It was a pandemic aftermath waiting to happen. It has been said that the economic consequences of Covid-19 would result in one of the worst depressions in living memory. Given that it is almost certain that businesses will be under stress, many will need additional funding to survive, others may need to be sold off and some others simply liquidated. In a country like India where many of the largest Indian business houses are highly leveraged, these consequences would likely happen sooner than elsewhere. And it is only logical that when businesses are so stretched and facing dire consequences, they would either raise additional capital or be sold very cheap. The most logical question then would be whether the government would allow its national assets to be sold cheap, particularly to a government which may not be considered an ally.
Germany, France, Australia and several other countries have recently introduced provisions to safeguard their national interests. These lay down that the acquisition of assets requires prior government approval to ensure that these are not acquired by foreign investors at less than fair price. It is only logical and welcome that India has followed suit. Press Note (PN) No. 3 dated April 17, 2020, provides that non-residents based out of countries that share land borders with India can invest in India only under the government approval route. Since investments from Pakistan and Bangladesh in India are already regulated, this leaves investments from Nepal, Myanmar, Bhutan, Afghanistan and, of course, China to be covered by the PN. The PN (which needs to be formally notified to be effective) interestingly, brings out the concept of beneficial ownership and provides that an investment made by a person or entity which is beneficially owned by a resident of prohibited countries would be regarded as investment made by residents of those countries. Given that Chinese entities already have substantial investments in India and also that Chinese entities have investments in PEs and other entities that have investments in India, the PN poses interesting issues, which are best clarified.
Logically, investments from Hong Kong should be covered by the PN since Hong Kong is a special administrative region of China, albeit with a limited autonomy. This needs to be clarified. Also, given that several Indian citizens are residents of Hong Kong, they need to be exempted from the purview of the PN.
The PN would cover not only new investments but also the transfer of existing or future foreign direct investment (FDI). As such, if an Indian entity held wholly or partly by an investor covered by the PN issues further shares — say, on a rights basis — the covered investor will not be able to make investments except with prior approval of the government. The concept of beneficial ownership is quite interesting and, while it is welcome, it is new and the term itself is not defined. This term is recognised under tax laws but that is a narrow definition.

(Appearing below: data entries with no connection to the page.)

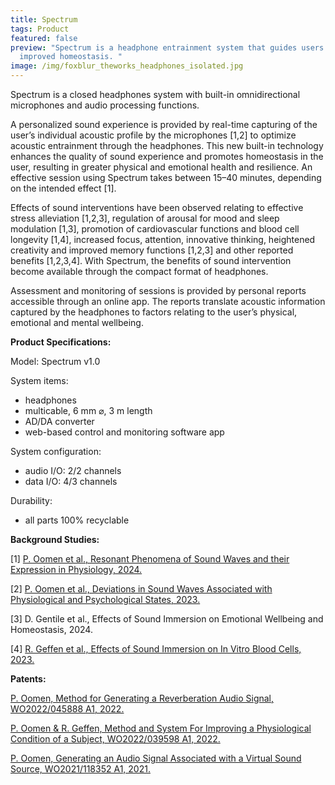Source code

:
 ```yaml
---
title: Spectrum
tags: Product
featured: false
preview: "Spectrum is a headphone entrainment system that guides users to
  improved homeostasis. "
image: /img/foxblur_theworks_headphones_isolated.jpg
---
```

Spectrum is a closed headphones system with built-in omnidirectional microphones and audio processing functions. 

A personalized sound experience is provided by real-time capturing of the user’s individual acoustic profile by the microphones \[1,2] to optimize acoustic entrainment through the headphones. This new built-in technology enhances the quality of sound experience and promotes homeostasis in the user, resulting in greater physical and emotional health and resilience. An effective session using Spectrum takes between 15–40 minutes, depending on the intended effect \[1]. 

Effects of sound interventions have been observed relating to effective stress alleviation \[1,2,3], regulation of arousal for mood and sleep modulation \[1,3], promotion of cardiovascular functions and blood cell longevity \[1,4], increased focus, attention, innovative thinking, heightened creativity and improved memory functions \[1,2,3] and other reported benefits \[1,2,3,4]. With Spectrum, the benefits of sound intervention become available through the compact format of headphones.

Assessment and monitoring of sessions is provided by personal reports accessible through an online app. The reports translate acoustic information captured by the headphones to factors relating to the user’s physical, emotional and mental wellbeing.

**Product Specifications:**

Model: Spectrum v1.0

System items: 

* headphones 
* multicable, 6 mm ⌀, 3 m length
* AD/DA converter
* web-based control and monitoring software app 

System configuration:

* audio I/O: 2/2 channels
* data I/O: 4/3 channels

Durability:

* all parts 100% recyclable

[](https://www.theworks.info/blog/2024-07-17-generating-an-audio-signal-associated-with-a-virtual-sound-source/)**Background Studies:** 

\[1] [P. Oomen et al., Resonant Phenomena of Sound Waves and their Expression in Physiology, 2024.](https://www.theworks.info/blog/2024-07-29-resonant-phenomena-of-sound-waves-and-their-expression-in-physiology/) 

\[2] [P. Oomen et al., Deviations in Sound Waves Associated with Physiological and Psychological States, 2023.](https://www.theworks.info/blog/2023-10-04-deviations-in-sound-waves-associated-with-physiological-and-psychological-states/)

\[3] D. Gentile et al., Effects of Sound Immersion on Emotional Wellbeing and Homeostasis, 2024.

\[4] [R. Geffen et al., Effects of Sound Immersion on In Vitro Blood Cells, 2023.](https://www.theworks.info/blog/2023-10-05-effects-of-sound-immersion-on-in-vitro-blood-cells/)

**Patents:** 

[P. Oomen, Method for Generating a Reverberation Audio Signal, WO2022/045888 A1, 2022.](https://www.theworks.info/blog/2022-03-03-method-for-generating-a-reverberation-audio-signal/)

[P. Oomen & R. Geffen, Method and System For Improving a Physiological Condition of a Subject, WO2022/039598 A1, 2022.](https://www.theworks.info/blog/2022-02-24-method-and-system-for-improving-a-physiological-condition-of-a-subject/)

[P. Oomen, Generating an Audio Signal Associated with a Virtual Sound Source, WO2021/118352 A1, 2021.](https://www.theworks.info/blog/2021-06-17-generating-an-audio-signal-associated-with-a-virtual-sound-source/)[](https://www.theworks.info/blog/2021-06-17-generating-an-audio-signal-associated-with-a-virtual-sound-source/)
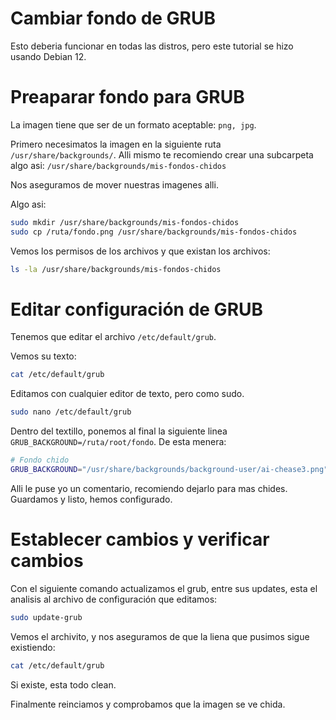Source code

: # Cambiar fondo de GRUB
Esto deberia funcionar en todas las distros, pero este tutorial se hizo usando Debian 12.

# Preaparar fondo para GRUB
La imagen tiene que ser de un formato aceptable: `png, jpg`.

Primero necesimatos la imagen en la siguiente ruta `/usr/share/backgrounds/`. Alli mismo te recomiendo crear una subcarpeta algo asi: `/usr/share/backgrounds/mis-fondos-chidos`

Nos aseguramos de mover nuestras imagenes alli.

Algo asi:
```bash
sudo mkdir /usr/share/backgrounds/mis-fondos-chidos
sudo cp /ruta/fondo.png /usr/share/backgrounds/mis-fondos-chidos
```

Vemos los permisos de los archivos y que existan los archivos:
```bash
ls -la /usr/share/backgrounds/mis-fondos-chidos
```


# Editar configuración de GRUB
Tenemos que editar el archivo `/etc/default/grub`.

Vemos su texto:
```bash
cat /etc/default/grub
```

Editamos con cualquier editor de texto, pero como sudo.
```bash
sudo nano /etc/default/grub
```

Dentro del textillo, ponemos al final la siguiente linea `GRUB_BACKGROUND=/ruta/root/fondo`.
De esta menera:
```bash
# Fondo chido
GRUB_BACKGROUND="/usr/share/backgrounds/background-user/ai-chease3.png"
```

Alli le puse yo un comentario, recomiendo dejarlo para mas chides. Guardamos y listo, hemos configurado.




# Establecer cambios y verificar cambios
Con el siguiente comando actualizamos el grub, entre sus updates, esta el analisis al archivo de configuración que editamos:

```bash
sudo update-grub
```

Vemos el archivito, y nos aseguramos de que la liena que pusimos sigue existiendo:
```bash
cat /etc/default/grub
```

Si existe, esta todo clean.

Finalmente reinciamos y comprobamos que la imagen se ve chida.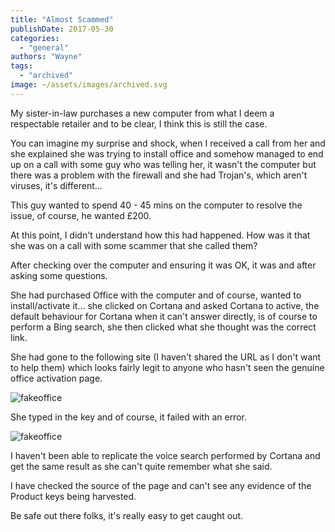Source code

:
 ```yaml
---
title: "Almost Scammed"
publishDate: 2017-05-30
categories: 
  - "general"
authors: "Wayne"
tags: 
  - "archived"
image: ~/assets/images/archived.svg
---
```


My sister-in-law purchases a new computer from what I deem a respectable retailer and to be clear, I think this is still the case.

You can imagine my surprise and shock, when I received a call from her and she explained she was trying to install office and somehow managed to end up on a call with some guy who was telling her, it wasn't the computer but there was a problem with the firewall and she had Trojan's, which aren't viruses, it's different...

This guy wanted to spend 40 - 45 mins on the computer to resolve the issue, of course, he wanted £200.

At this point, I didn't understand how this had happened. How was it that she was on a call with some scammer that she called them?

After checking over the computer and ensuring it was OK, it was and after asking some questions.  

She had purchased Office with the computer and of course, wanted to install/activate it... she clicked on Cortana and asked Cortana to active, the default behaviour for Cortana when it can't answer directly, is of course to perform a Bing search, she then clicked what she thought was the correct link.

She had gone to the following site (I haven't shared the URL as I don't want to help them) which looks fairly legit to anyone who hasn't seen the genuine office activation page.

![fakeoffice](/images/fakeoffice.png)

She typed in the key and of course, it failed with an error.

![fakeoffice](/images/fakeoffice2.png)

I haven't been able to replicate the voice search performed by Cortana and get the same result as she can't quite remember what she said.

I have checked the source of the page and can't see any evidence of the Product keys being harvested.

Be safe out there folks, it's really easy to get caught out.
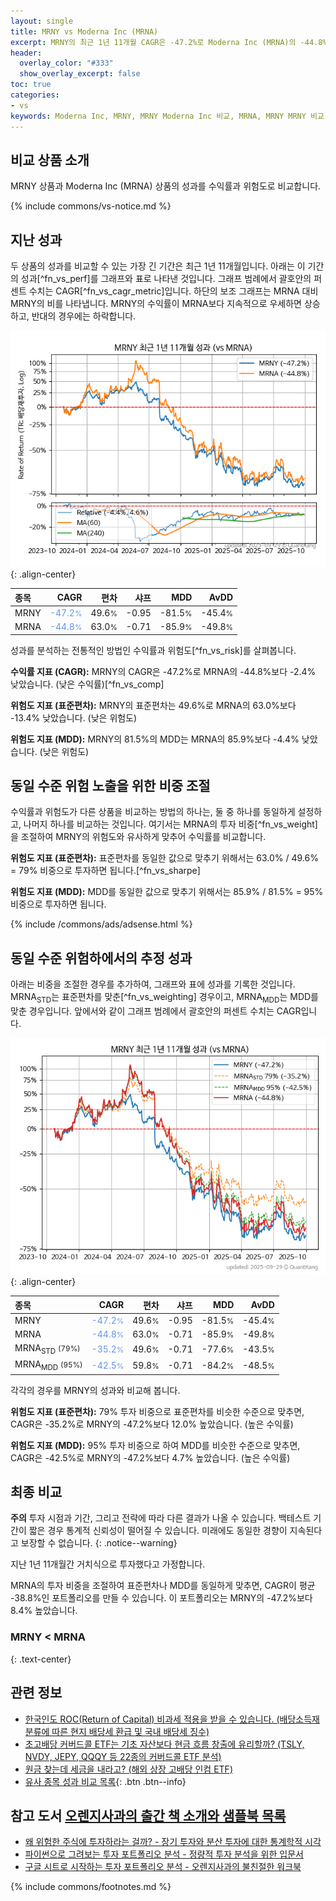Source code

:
 ```yaml
---
layout: single
title: MRNY vs Moderna Inc (MRNA)
excerpt: MRNY의 최근 1년 11개월 CAGR은 -47.2%로 Moderna Inc (MRNA)의 -44.8%보다 -2.4% 낮았습니다.
header:
  overlay_color: "#333"
  show_overlay_excerpt: false
toc: true
categories:
- vs
keywords: Moderna Inc, MRNY, MRNY Moderna Inc 비교, MRNA, MRNY MRNY 비교
---
```


## 비교 상품 소개


MRNY 상품과 Moderna Inc (MRNA) 상품의 성과를 수익률과 위험도로 비교합니다.





{% include commons/vs-notice.md %}

## 지난 성과

두 상품의 성과를 비교할 수 있는 가장 긴 기간은 최근 1년 11개월입니다. 아래는 이 기간의 성과[^fn_vs_perf]를 그래프와 표로 나타낸 것입니다.
그래프 범례에서 괄호안의 퍼센트 수치는 CAGR[^fn_vs_cagr_metric]입니다.
하단의 보조 그래프는 MRNA 대비 MRNY의 비를 나타냅니다.
MRNY의 수익률이 MRNA보다 지속적으로 우세하면 상승하고, 반대의 경우에는 하락합니다.

![MRNY](/vs/images/mrny-vs-mrna_dual.png){: .align-center}

| **종목** | **CAGR** | **편차** | **샤프** | **MDD** | **AvDD** |
| :------------ | ------: | -----------: | -------: | ------: | -------: |
| MRNY | <span style="color: cornflowerblue">-47.2<small>%</small></span> | 49.6<small>%</small> | -0.95 | -81.5<small>%</small> | -45.4<small>%</small> |
| MRNA | <span style="color: cornflowerblue">-44.8<small>%</small></span> | 63.0<small>%</small> | -0.71 | -85.9<small>%</small> | -49.8<small>%</small> |

<!-- more -->


성과를 분석하는 전통적인 방법인 수익률과 위험도[^fn_vs_risk]를 살펴봅니다.

**수익률 지표 (CAGR):** MRNY의 CAGR은 -47.2%로 MRNA의 -44.8%보다 -2.4% 낮았습니다. (낮은 수익률)[^fn_vs_comp]

**위험도 지표 (표준편차):** MRNY의 표준편차는 49.6%로 MRNA의 63.0%보다 -13.4% 낮았습니다. (낮은 위험도)

**위험도 지표 (MDD):** MRNY의 81.5%의 MDD는 MRNA의 85.9%보다 -4.4% 낮았습니다. (낮은 위험도)



## 동일 수준 위험 노출을 위한 비중 조절

수익률과 위험도가 다른 상품을 비교하는 방법의 하나는, 둘 중 하나를 동일하게 설정하고, 나머지 하나를 비교하는 것입니다.
여기서는 MRNA의 투자 비중[^fn_vs_weight]을 조절하여 MRNY의 위험도와 유사하게 맞추어 수익률를 비교합니다.

**위험도 지표 (표준편차):** 표준편차를 동일한 값으로 맞추기 위해서는 63.0% / 49.6% = 79% 비중으로 투자하면 됩니다.[^fn_vs_sharpe]

**위험도 지표 (MDD):** MDD를 동일한 값으로 맞추기 위해서는 85.9% / 81.5% = 95% 비중으로 투자하면 됩니다.


{% include /commons/ads/adsense.html %}



## 동일 수준 위험하에서의 추정 성과

아래는 비중을 조절한 경우를 추가하여, 그래프와 표에 성과를 기록한 것입니다.
MRNA<sub>STD</sub>는 표준편차를 맞춘[^fn_vs_weighting] 경우이고, MRNA<sub>MDD</sub>는 MDD를 맞춘 경우입니다.
앞에서와 같이 그래프 범례에서 괄호안의 퍼센트 수치는 CAGR입니다.


![MRNY](/vs/images/mrny-vs-mrna.png){: .align-center}



| **종목** | **CAGR** | **편차** | **샤프** | **MDD** | **AvDD** |
| :------------ | ------: | -----------: | -------: | ------: | -------: |
| MRNY | <span style="color: cornflowerblue">-47.2<small>%</small></span> | 49.6<small>%</small> | -0.95 | -81.5<small>%</small> | -45.4<small>%</small> |
| MRNA | <span style="color: cornflowerblue">-44.8<small>%</small></span> | 63.0<small>%</small> | -0.71 | -85.9<small>%</small> | -49.8<small>%</small> |
| MRNA<sub>STD</sub> <small>(79%)</small> | <span style="color: cornflowerblue">-35.2<small>%</small></span> | 49.6<small>%</small> | -0.71 | -77.6<small>%</small> | -43.5<small>%</small> |
| MRNA<sub>MDD</sub> <small>(95%)</small> | <span style="color: cornflowerblue">-42.5<small>%</small></span> | 59.8<small>%</small> | -0.71 | -84.2<small>%</small> | -48.5<small>%</small> |



각각의 경우를 MRNY의 성과와 비교해 봅니다.

**위험도 지표 (표준편차):** 79% 투자 비중으로 표준편차를 비슷한 수준으로 맞추면, CAGR은 -35.2%로 MRNY의 -47.2%보다 12.0% 높았습니다. (높은 수익률)

**위험도 지표 (MDD):** 95% 투자 비중으로 하여 MDD를 비슷한 수준으로 맞추면, CAGR은 -42.5%로 MRNY의 -47.2%보다 4.7% 높았습니다. (높은 수익률)




## 최종 비교

**주의** 투자 시점과 기간, 그리고 전략에 따라 다른 결과가 나올 수 있습니다. 백테스트 기간이 짧은 경우 통계적 신뢰성이 떨어질 수 있습니다. 미래에도 동일한 경향이 지속된다고 보장할 수 없습니다.
{: .notice--warning}

지난 1년 11개월간 거치식으로 투자했다고 가정합니다.

MRNA의 투자 비중을 조절하여 표준편차나 MDD를 동일하게 맞추면, CAGR이 평균 -38.8%인 포트폴리오를 만들 수 있습니다.
이 포트폴리오는 MRNY의 -47.2%보다 8.4% 높았습니다.

### MRNY &lt; MRNA
{: .text-center}


## 관련 정보

- [한국인도 ROC(Return of Capital) 비과세 적용을 받을 수 있습니다. (배당소득재분류에 따른 현지 배당세 환급 및 국내 배당세 징수)](https://kongdori.tistory.com/299)
- [초고배당 커버드콜 ETF는 기초 자산보다 현금 흐름 창출에 유리할까? (TSLY, NVDY, JEPY, QQQY 등 22종의 커버드콜 ETF 분석)](https://kongdori.tistory.com/286)
- [원금 찾는데 세금을 내라고? (해외 상장 고배당 인컴 ETF)](https://kongdori.tistory.com/206)
- [유사 종목 성과 비교 목록](/vs/){: .btn .btn--info}


## 참고 도서 [오렌지사과의 출간 책 소개와 샘플북 목록](https://kongdori.tistory.com/691)

- [왜 위험한 주식에 투자하라는 걸까? - 장기 투자와 분산 투자에 대한 통계학적 시각](https://kongdori.tistory.com/421)
- [파이썬으로 그려보는 투자 포트폴리오 분석  - 정량적 투자 분석을 위한 입문서](https://kongdori.tistory.com/643)
- [구글 시트로 시작하는 투자 포트폴리오 분석 - 오렌지사과의 불친절한 워크북](https://kongdori.tistory.com/449)

{% include commons/footnotes.md %}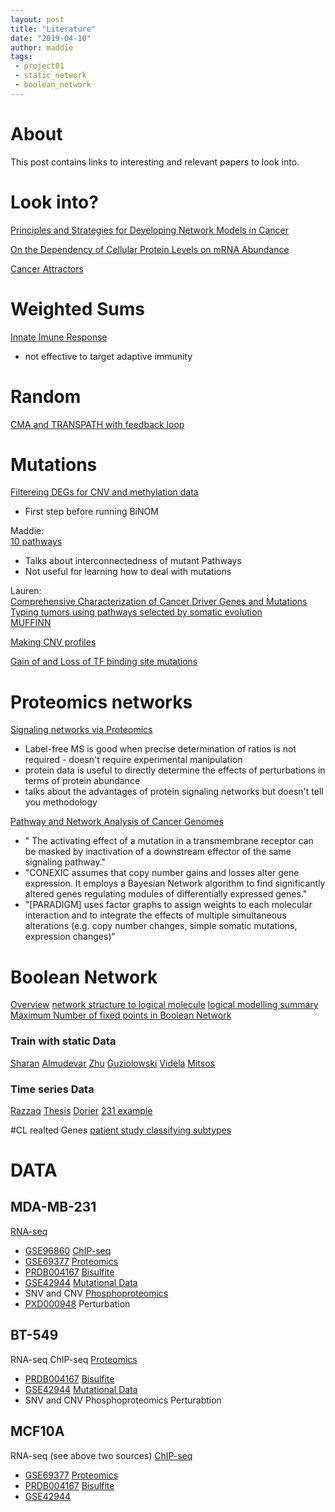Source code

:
 ```yaml
---
layout: post
title: "Literature"
date: "2019-04-10"
author: maddie
tags:
 - project01
 - static_network
 - boolean_network
---
```

# About
This post contains links to interesting and relevant papers to look into.

# Look into?
[Principles and Strategies for Developing Network Models in Cancer](https://www.ncbi.nlm.nih.gov/pmc/articles/PMC3082135/pdf/nihms283558.pdf)

[On the Dependency of Cellular Protein Levels on mRNA Abundance](https://www.sciencedirect.com/science/article/pii/S0092867416302707?via%3Dihub)

[Cancer Attractors](https://www.sciencedirect.com/science/article/pii/S1084952109001499?via%3Dihub)

# Weighted Sums
[Innate Imune Response](https://www.ncbi.nlm.nih.gov/pmc/articles/PMC5669567/)
- not effective to target adaptive immunity

# Random
[CMA and TRANSPATH with feedback loop](https://link.springer.com/epdf/10.1186/s12859-019-2687-7?author_access_token=sVKkYS1vthjs4IRR996zWG_BpE1tBhCbnbw3BuzI2RPhTLlVAL5qq8LtDv8FankfDgVDIqk0LGtYnBvOyZmdZODwt45qEYsirKS_SU5CgtJn3M-l8KDgIgttz64tXmFosEIyOXhw9lVO4lK-ETDVhw%3D%3D)   

# Mutations
[Filtereing DEGs for CNV and methylation data](https://www.ncbi.nlm.nih.gov/pmc/articles/PMC4160810/) 
  - First step before running BiNOM

Maddie:  
[10 pathways](https://www.cell.com/cell/pdf/S0092-8674(18)30359-3.pdf)  
  - Talks about interconnectedness of mutant Pathways
  - Not useful for learning how to deal with mutations

Lauren:  
[Comprehensive Characterization of Cancer Driver Genes and Mutations](https://www.cell.com/cell/pdf/S0092-8674(18)30237-X.pdf)  
[Typing tumors using pathways selected by somatic evolution](https://www.nature.com/articles/s41467-018-06464-y.pdf)  
[MUFFINN](https://www.inetbio.org/muffinn/tutorial.php)  

[Making CNV profiles](https://www.nature.com/articles/s41588-018-0179-8)

[Gain of and Loss of TF binding site mutations](https://journals.plos.org/plosone/article?id=10.1371/journal.pone.0174032)



# Proteomics networks
[Signaling networks via Proteomics](https://www.nature.com/articles/nrm2900)
   - Label-free MS is good when precise determination of ratios is not required
    - doesn't require experimental manipulation
  - protein data is useful to directly determine the effects of perturbations in terms of protein abundance
  - talks about the advantages of protein signaling networks but doesn't tell you methodology

[Pathway and Network Analysis of Cancer Genomes](https://www.ncbi.nlm.nih.gov/pmc/articles/PMC4717906/)
  - " The activating effect of a mutation in a transmembrane receptor can be masked by inactivation of a downstream effector of the same signaling pathway."
  - "CONEXIC assumes that copy number gains and losses alter gene expression. It employs a Bayesian Network algorithm to find significantly altered genes regulating modules of differentially expressed genes."
  - "[PARADIGM] uses factor graphs to assign weights to each molecular interaction and to integrate the effects of multiple simultaneous alterations (e.g. copy number changes, simple somatic mutations, expression changes)"

# Boolean Network
[Overview](https://onlinelibrary.wiley.com/doi/epdf/10.1002/wsbm.1273)
[network structure to logical molecule](https://www.ncbi.nlm.nih.gov/pmc/articles/PMC4990565/)
[logical modelling summary](https://www.frontiersin.org/articles/10.3389/fgene.2016.00094/full)
[Maximum Number of fixed points in Boolean Network](https://link.springer.com/article/10.1007/s11538-008-9304-7)

### Train with static Data
[Sharan](https://europepmc.org/backend/ptpmcrender.fcgi?accid=PMC3590894&blobtype=pdf)
[Almudevar](https://www.ncbi.nlm.nih.gov/pmc/articles/PMC3215431/pdf/sagmb1727.pdf)
[Zhu](https://www.nature.com/articles/srep23078.pdf)
[Guziolowski](https://www.ncbi.nlm.nih.gov/pmc/articles/PMC3753570/pdf/btt393.pdf)
[Videla](https://arxiv.org/pdf/1210.0690.pdf)
[Mitsos](https://journals.plos.org/ploscompbiol/article/file?id=10.1371/journal.pcbi.1000591&type=printable)

### Time series Data
[Razzaq](https://journals.plos.org/ploscompbiol/article/file?id=10.1371/journal.pcbi.1006538&type=printable)
[Thesis](https://tel.archives-ouvertes.fr/tel-02021019/document/)
[Dorier](https://bmcbioinformatics.biomedcentral.com/track/pdf/10.1186/s12859-016-1287-z)
[231 example](https://www.ncbi.nlm.nih.gov/pmc/articles/PMC2932856/pdf/nihms-221294.pdf)


#CL realted Genes
[patient study classifying subtypes](http://cancerres.aacrjournals.org/content/77/9/2213)

# DATA
## MDA-MB-231
[RNA-seq](https://bmcgenomics.biomedcentral.com/articles/10.1186/s12864-018-4533-0)
  - [GSE96860](https://www.ncbi.nlm.nih.gov/geo/query/acc.cgi?acc=GSE96860)
[ChIP-seq](http://www.oncotarget.com/index.php?journal=oncotarget&page=article&op=view&path[]=6922&pubmed-linkout=1)
  - [GSE69377](https://www.ncbi.nlm.nih.gov/geo/query/acc.cgi?acc=GSE69377)
[Proteomics](https://www.sciencedirect.com/science/article/pii/S2211124715003411?via%3Dihub)
  - [PRDB004167](https://www.proteomicsdb.org/#projects/4167/3085)
[Bisulfite](https://genomebiology.biomedcentral.com/articles/10.1186/gb-2013-14-10-r110)
  - [GSE42944](https://www.ncbi.nlm.nih.gov/geo/query/acc.cgi)
[Mutational Data](https://cancer.sanger.ac.uk/cell_lines/sample/overview?id=905960)
  - SNV and CNV
[Phosphoproteomics](https://onlinelibrary.wiley.com/doi/epdf/10.1002/elps.201300586)
  - [PXD000948](http://proteomecentral.proteomexchange.org/cgi/GetDataset?ID=PXD000948)
Perturbation

## BT-549
RNA-seq
ChIP-seq
[Proteomics](https://www.sciencedirect.com/science/article/pii/S2211124715003411?via%3Dihub)
  - [PRDB004167](https://www.proteomicsdb.org/#projects/4167/3085)
[Bisulfite](https://genomebiology.biomedcentral.com/articles/10.1186/gb-2013-14-10-r110)
  - [GSE42944](https://www.ncbi.nlm.nih.gov/geo/query/acc.cgi)
[Mutational Data](https://cancer.sanger.ac.uk/cell_lines/sample/overview?id=905951)
  - SNV and CNV
Phosphoproteomics
Perturabtion

## MCF10A
RNA-seq (see above two sources)
[ChIP-seq](http://www.oncotarget.com/index.php?journal=oncotarget&page=article&op=view&path[]=6922&pubmed-linkout=1)
  - [GSE69377](https://www.ncbi.nlm.nih.gov/geo/query/acc.cgi?acc=GSE69377)
[Proteomics](https://www.sciencedirect.com/science/article/pii/S2211124715003411?via%3Dihub)
  - [PRDB004167](https://www.proteomicsdb.org/#projects/4167/3085)
[Bisulfite](https://genomebiology.biomedcentral.com/articles/10.1186/gb-2013-14-10-r110)
  - [GSE42944](https://www.ncbi.nlm.nih.gov/geo/query/acc.cgi)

For the purposes of the PN, one needs to look at the intention of the investments that are sought to be covered. Also, there is no de minimis quantum of interest that a resident of the covered country can hold. For example, if a foreign investor is a joint venture with 80 per cent American shareholding and 20 per cent Chinese holding, would the investment be covered by the PN? Similarly, global private equity (PE) funds might have Chinese investors as limited partners. Should the PN cover investments by such PEs too? If that is done, we may encounter significant bureaucratic delays and that may defeat the very purpose of the PN. Under the Know Your Customer guidelines issued by the Reserve Bank of India, a passive investor cannot be regarded as a beneficial investor, except if the 25 per cent shareholding level is breached. Under the Companies Rules, a 10 per cent holding is regarded as constituting significant influence. It would be appropriate for the government to come out with guidelines in this regard.
Finally, the PN applies to the FDI
investments. A substantial portion of investments coming into the country is under the FPI or foreign portfolio investment route. It would be appropriate to consider whether those investments too should be covered and, if so, amend the PN appropriately or come out with specific instructions by theSecurities and Exchange Board of India. Similarly, one needs to consider investments in limited liability partnerships or LLPs.